03-31-2016 11:16 BJT

Full coverage: Xi Visits Czech Republic, Attends Nuclear Security Summit

Among the 50-plus nations attending this week’s Nuclear Security Summit in Washington, one notable absentee is Russia.  CCTV's Daria Bondarchuk has more, on why Moscow says this decision is neither spontaneous nor sensational.

The Nuclear Security Summit in Washington will bring together world leaders on a mission to reinforce their countries' commitments to securing nuclear technologies and materials.

Russia has attended three previous summits; in Washington DC in 2010, in Seoul in 2012 and in The Hague in 2014.

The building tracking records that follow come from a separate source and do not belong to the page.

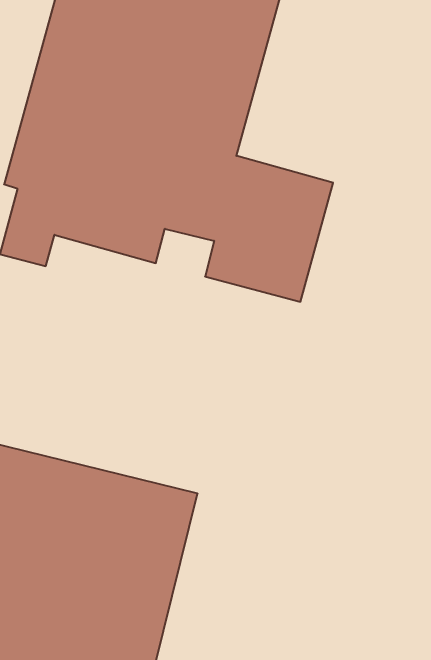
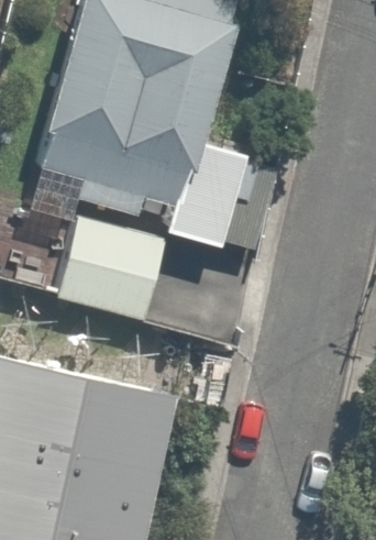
building: none -> [55,214,170,322]

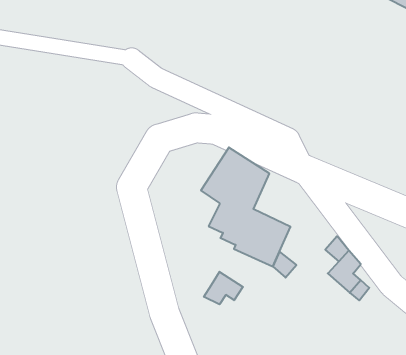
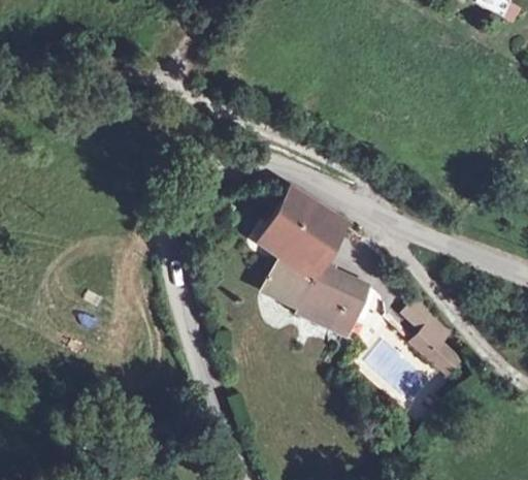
building: [204,272,243,304] -> none

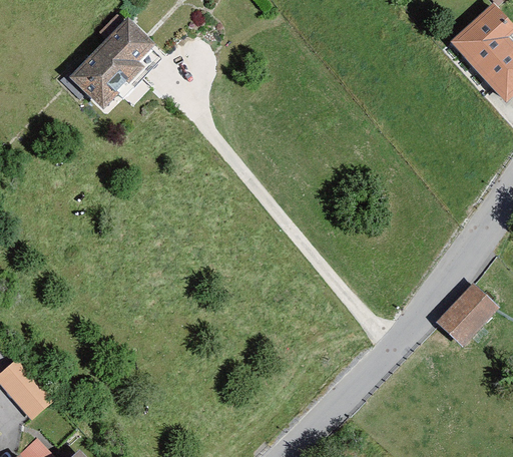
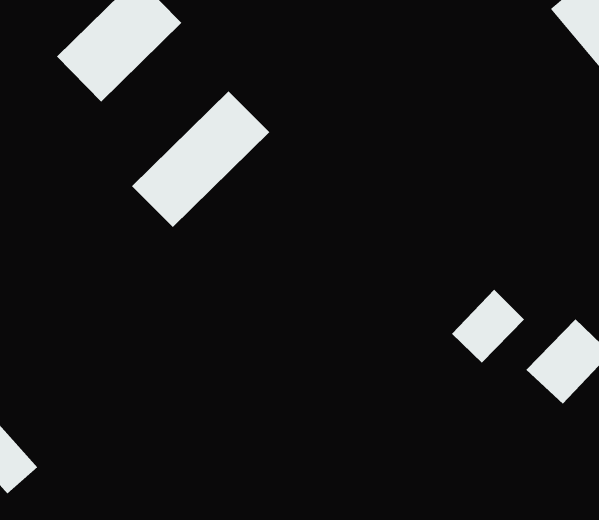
building: none -> [131,90,270,228]
building: none -> [451,289,525,363]

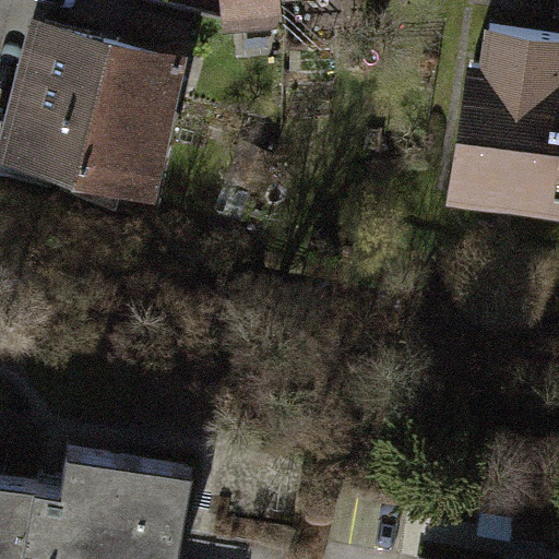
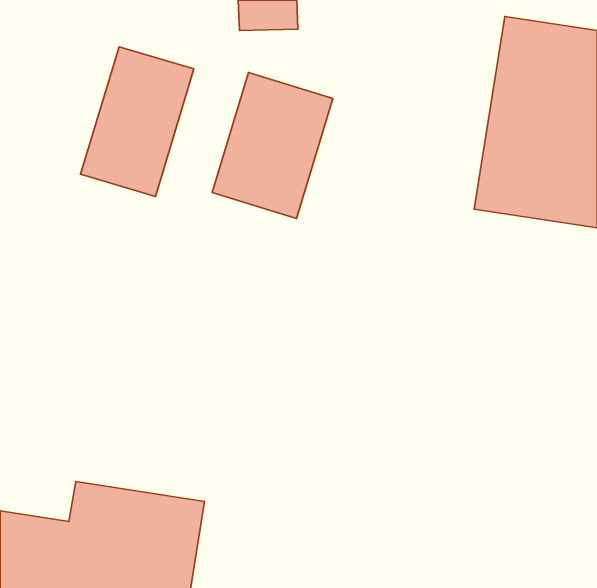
building: [5,32,111,171] -> none
building: none -> [212,73,333,218]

However at the end of the last summit Russia said it had already decided it would not participate in the next one.

Some countries interpreted that decision as a reaction to increased tensions with the United States. Russia’s also been accused of fencing itself off from direct dialogue on nuclear safety at a time of increasing threats of nuclear terrorism.

"The agenda of nuclear security and nuclear non-proliferation is very tough and very important especially now. We all know that so-titled Islamic State was interested in getting access to nuclear technologies and even more, some people connected to the Paris attacks tried to follow nuclear scientists in France," said Petr Topychkanov, Non-Proliferation Program associate, Carnegie Center.

But Moscow maintains that while previous summits were useful in forging an international consensus on nuclear security and raising awareness of the nuclear terrorism threat, they’ve now run their course.

"After these questions were successfully discussed in an informal way and after a number of commitments were made unilaterally and voluntarily," said Dmitry Konukhov, research Assoc., Center for Energy and Security Studies.

"It’s time for these questions to be transferred to long existing mechanisms, such as the Global Initiative to Combat Nuclear Terrorism if we speak about nuclear terrorism and IAEA if the talk is about physical security of nuclear materials."

Russian experts say Russia’s absence from the security summit does not mean that it intends to turn away from its previous summit commitments. Nor, they say, is it planning to give up its obligations under the United Nations nuclear body – the IAEA, or the Global Initiative to Combat Nuclear Terrorism.

Russia says the Nuclear Security Summit, however well-intentioned, has become a source of interference for the larger bodies whose work should be paramount… most significantly, the IAEA. And for that reason, Russia says it can no longer be a part.